Entretien, Roland Auzet, Adieu la mélancolie, scène nationale de Saint-Nazaire

Adieu-la-Mélancolie-Roland-Auzet-Luo-Ying © Christophe-Raynaud-de-Lage

« Quand on ne sait pas d’où on vient, on ignore où l’on va » 

Par Trina Mounier
Les Trois Coups

Après « Nous, l’Europe, banquet des peuples », une grande fresque européenne très engagée d’après Laurent Gaudé, Roland Auzet poursuit son questionnement sur notre histoire avec un autre récit choral qui interroge une période récente, mais indicible et oubliée. C’est « Adieu la mélancolie », emprunté au poète Luo Ying.

Qui est Luo Ying, le poète dont vous adaptez Adieu la mélancolie, titre sublime ?
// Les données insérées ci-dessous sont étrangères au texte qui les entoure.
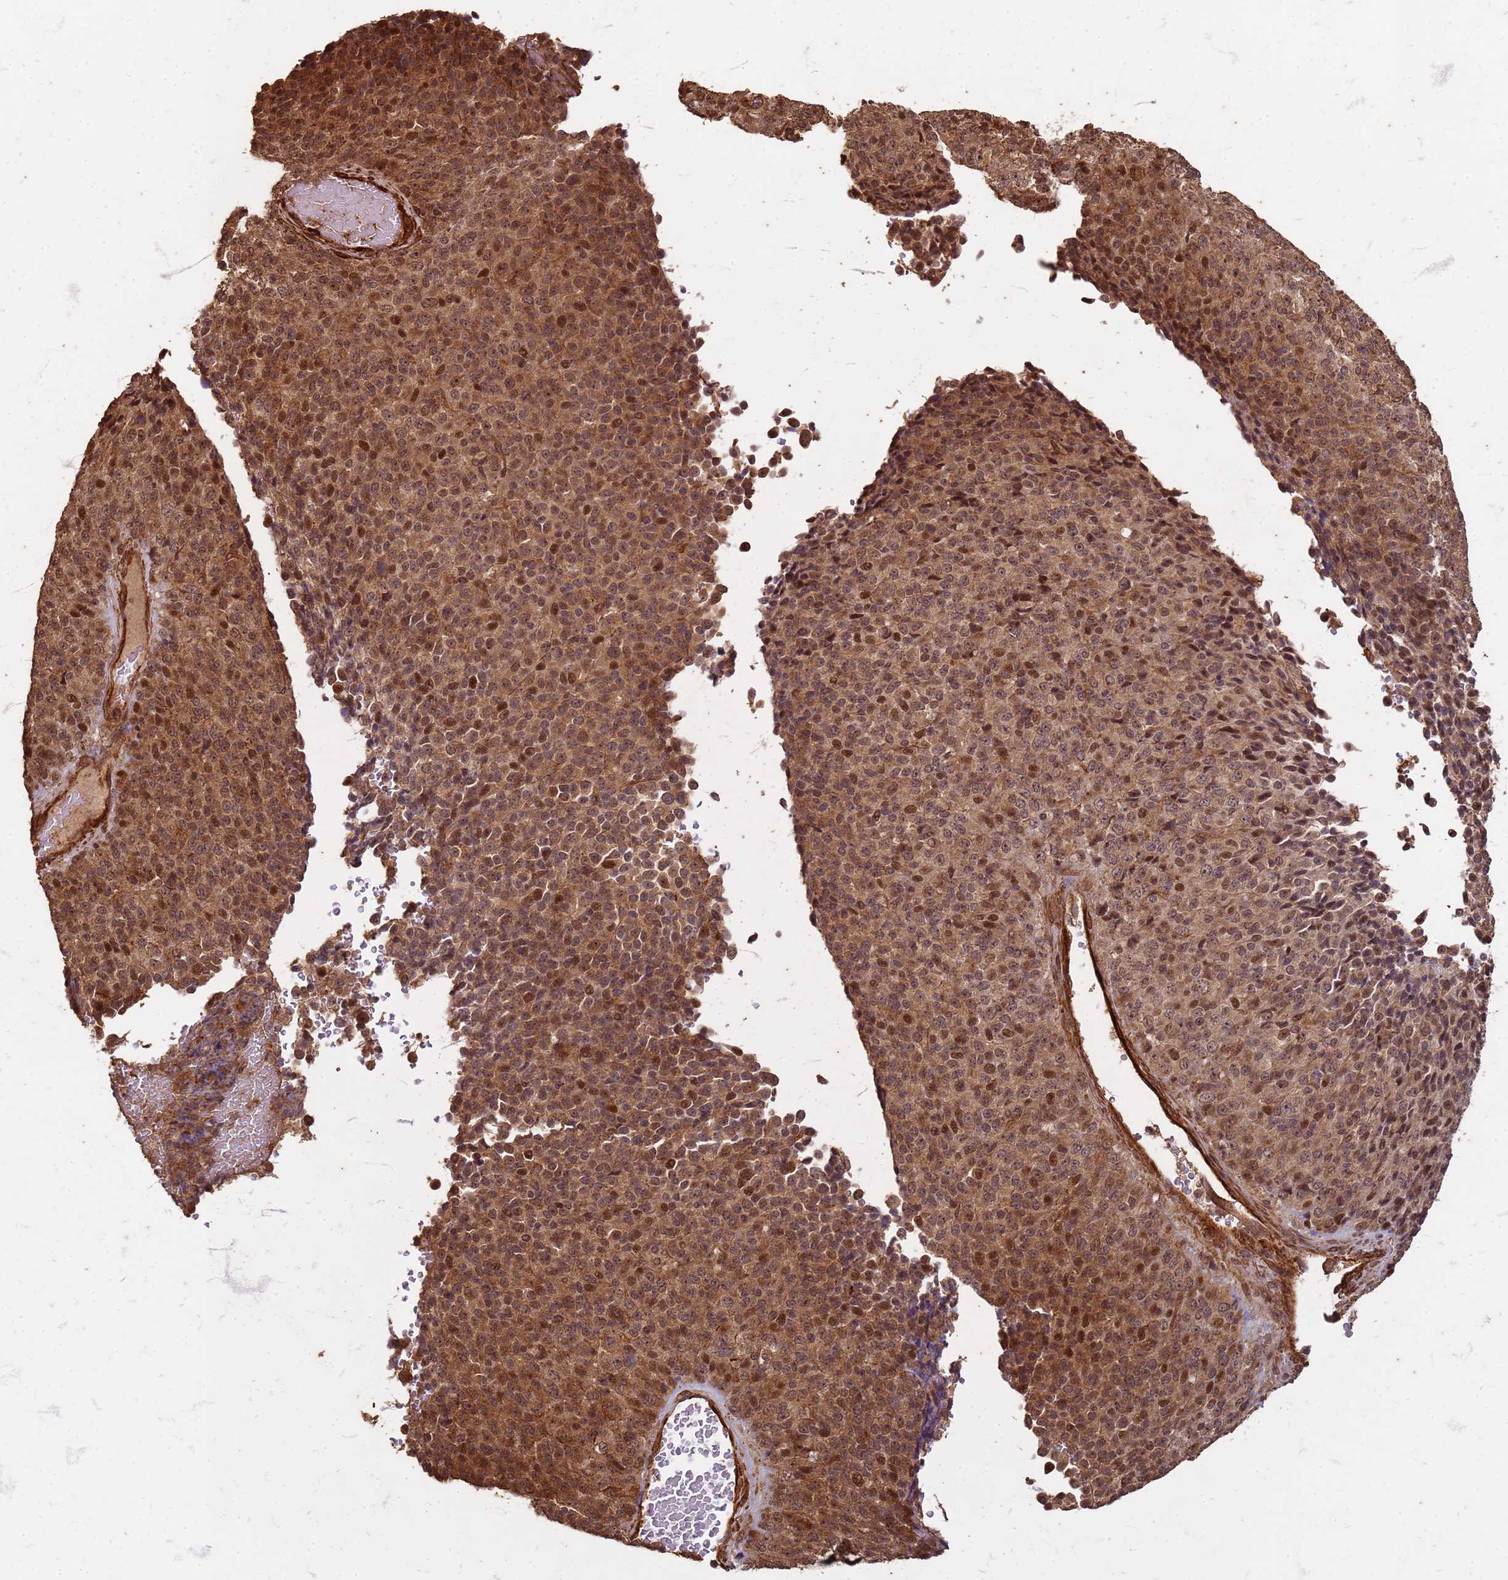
{"staining": {"intensity": "moderate", "quantity": ">75%", "location": "cytoplasmic/membranous,nuclear"}, "tissue": "melanoma", "cell_type": "Tumor cells", "image_type": "cancer", "snomed": [{"axis": "morphology", "description": "Malignant melanoma, Metastatic site"}, {"axis": "topography", "description": "Brain"}], "caption": "Tumor cells reveal moderate cytoplasmic/membranous and nuclear staining in about >75% of cells in malignant melanoma (metastatic site).", "gene": "KIF26A", "patient": {"sex": "female", "age": 56}}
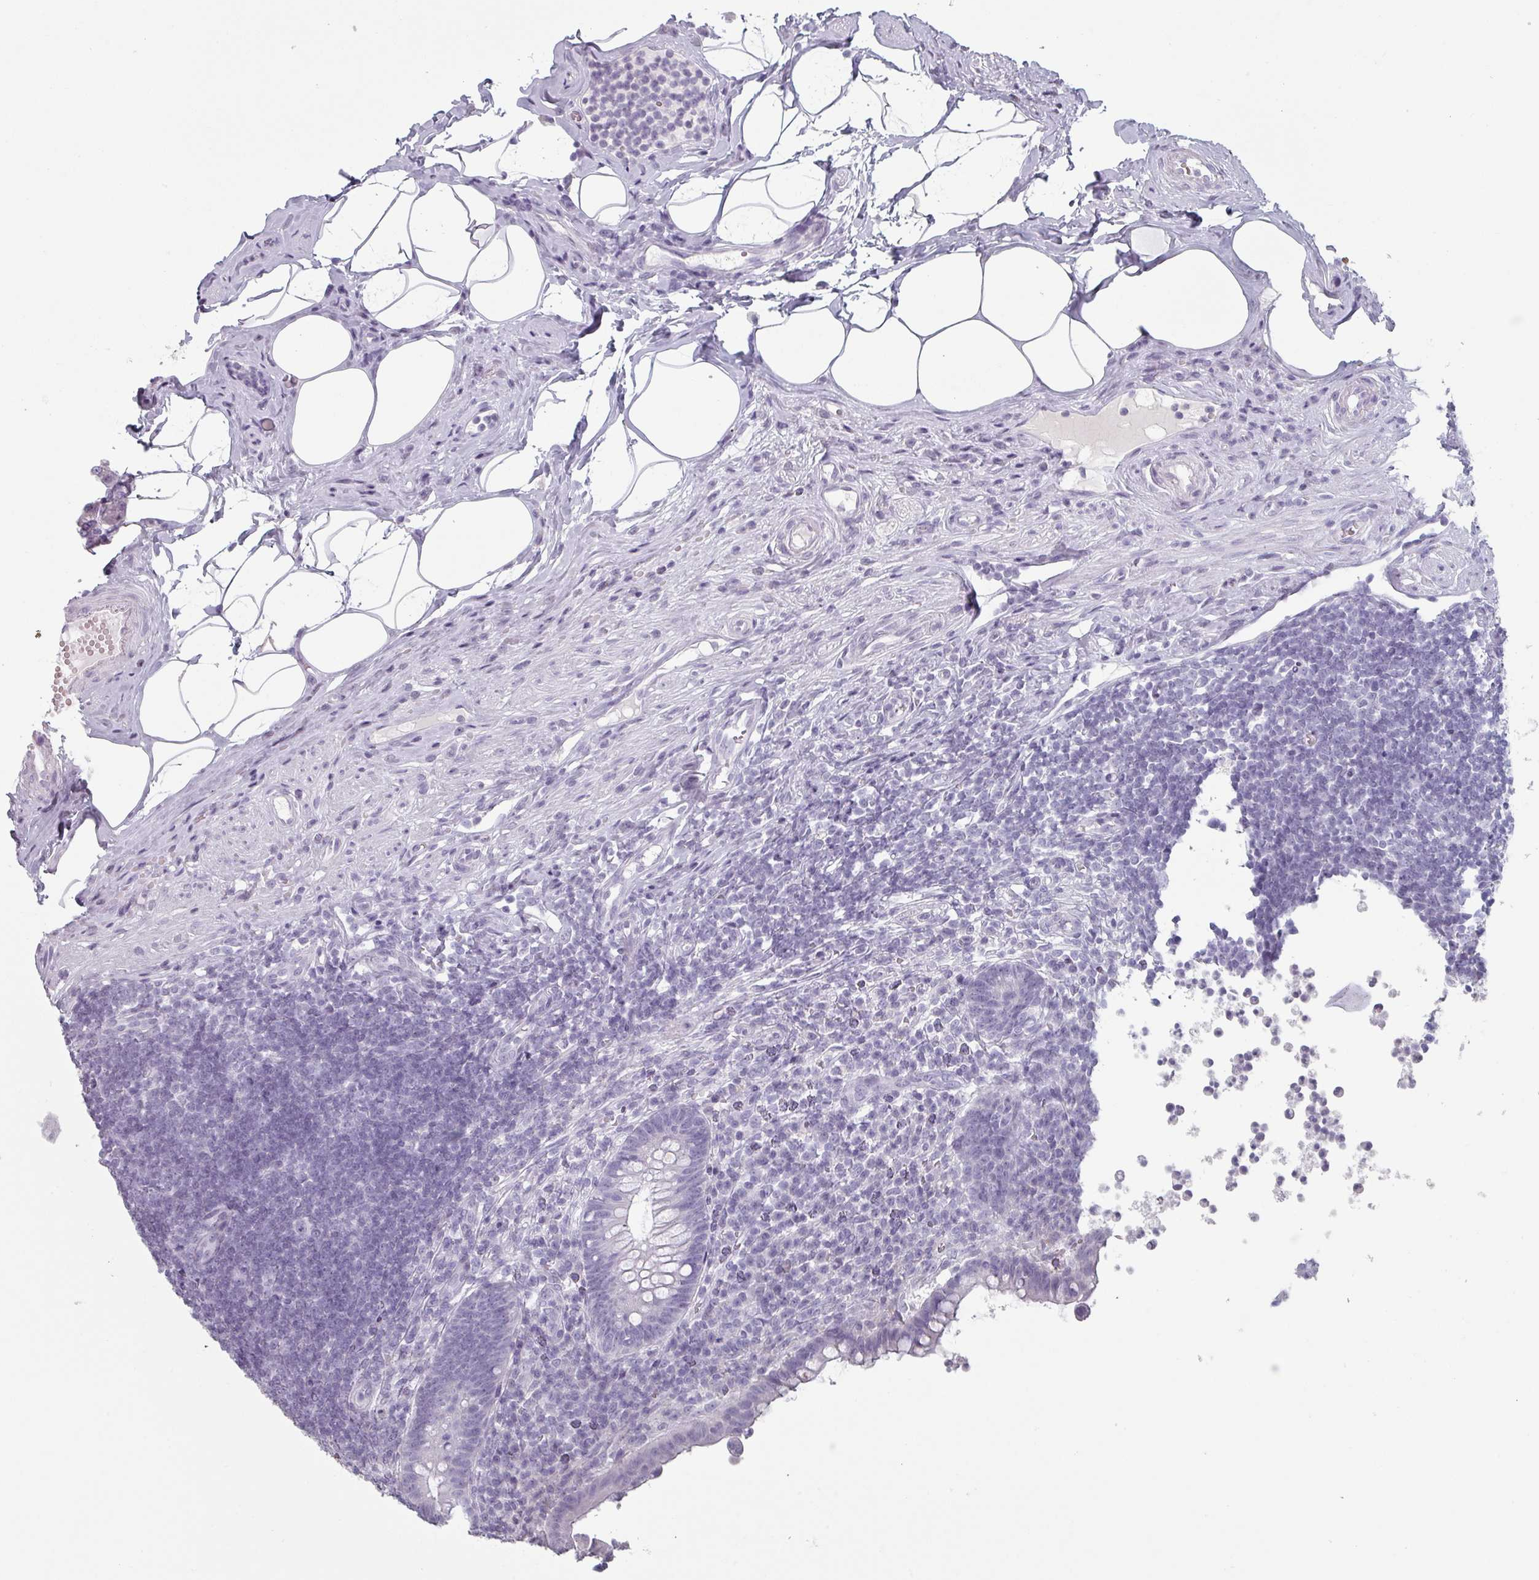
{"staining": {"intensity": "negative", "quantity": "none", "location": "none"}, "tissue": "appendix", "cell_type": "Glandular cells", "image_type": "normal", "snomed": [{"axis": "morphology", "description": "Normal tissue, NOS"}, {"axis": "topography", "description": "Appendix"}], "caption": "This photomicrograph is of unremarkable appendix stained with IHC to label a protein in brown with the nuclei are counter-stained blue. There is no positivity in glandular cells. (DAB IHC with hematoxylin counter stain).", "gene": "SLC35G2", "patient": {"sex": "female", "age": 56}}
Deux rectifications avant de répondre à votre question : je ne signe pas l’adaptation ; je l’ai demandée à la réalisatrice Pascale Ferran que j’admire beaucoup et qui a accepté, ce dont je lui suis très reconnaissant, d’autant qu’elle est une artiste plutôt solitaire. Ensuite, le livre dont j’ai tiré ce spectacle s’intitule le Gène du garde rouge, souvenirs de la Révolution culturelle

Adieu la mélancolie est le titre du second recueil de poèmes de l’auteur. Luo Ying y fait référence à sa jeunesse, notamment à l’assassinat de son père par les gardes rouges, parmi lesquels il était lui-même embrigadé. Puis, il a assisté à la lente dégradation de sa mère, morte de misère. Il a donc vécu cette histoire de l’intérieur, sans vraiment comprendre, au départ, l’horreur de ce à quoi il participait, puis soumis à l’interdiction (sous peine de mort) d’évoquer cette période après le décès de Mao.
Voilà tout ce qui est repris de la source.